Gib die folgenden Zeilen Wort für Wort und ohne jede Änderung wieder.

[Einträge im Datensatz]
--------------------------------------------------

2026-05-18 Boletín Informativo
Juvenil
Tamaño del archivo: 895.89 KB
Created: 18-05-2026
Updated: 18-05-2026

--------------------------------------------------

▶ _Antwort_:
2026-05-18 Boletín Informativo
Juvenil
Tamaño del archivo: 895.89 KB
Created: 18-05-2026
Updated: 18-05-2026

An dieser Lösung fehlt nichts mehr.